Navigating along the River Thames, before boldly flying through the closed Tower Bridge, Flt Lt Pollock said he was protesting the failure of the government to recognise the 50th anniversary of the founding of the RAF in 1918.
Flying from RAF Tangmere in West Sussex, he feigned radio failure and managed to slip away from the four other Hawker Hunters he was in formation with to carry out the manoeuvre.
He had managed to fly towards the capital avoiding civilian flight routes, before coming in over Battersea and Vauxhall bridges and opening his throttle to, as quoted in the Telegraph: "wake up our MPs and remind other august figures, sitting chair-bound at their ministerial desks below, that we still had a fighting Air Force, one small unit of which was celebrating its anniversary, despite the dead hand of government policy."
By this stage, the Hunter was flying so low that people looking out of the sixth-floor windows at the Ministry of Defence building had to look down to see the aircraft.
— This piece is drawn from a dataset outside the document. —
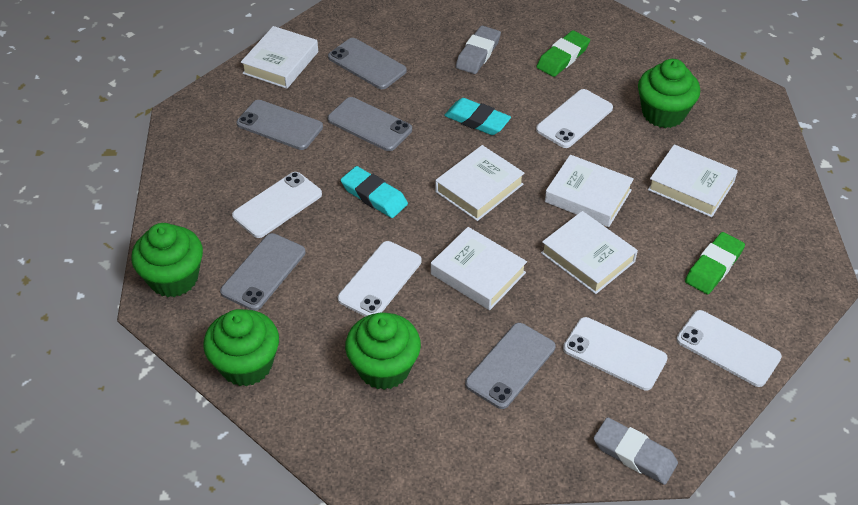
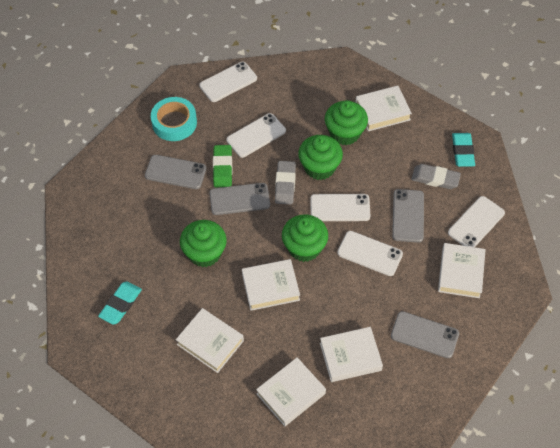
green eraser: [536,30,590,77] [685,232,745,294] = 2 -> [213,145,232,187] = 1
grey phone: [220,233,306,311] [237,100,323,150] [327,97,412,151] [328,38,407,89] [465,323,556,409] = 5 -> [145,155,207,189] [209,183,270,215] [391,311,459,358] [392,189,424,243] = 4
turquoise tape: none = 0 -> [151,97,197,141] = 1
Knowing he would likely be punished by the RAF for his disobedience, Flt Lt Pollock wanted his daring action to have an impact, so, after flying low past the Houses of Parliament a few times, he changed tactic.
"I was travelling slowly... until I got to the Thames because I mean it makes very little noise, the Hunter throttled back," he said in a 2018 interview with BFBS.
"But then I thought, you know, have a bit of the Rolls-Royce Avon over Parliament and, amazingly, on that day... they were actually debating aircraft noise – you couldn't make it up."
Strangely enough, Flt Lt Pollock was never court-martialled, but was released by the RAF on medical grounds.
In fact, in the aftermath, he received hundreds of letters of support from the public, his fellow RAF colleagues and even a barrel of beer from the British Overseas Airways Corporation airline, the predecessor of British Airways.
He later worked for various defence firms and remained a devoted member of the RAF Historical Society.
His maverick act ensured he will forever be remembered in the history of aviation.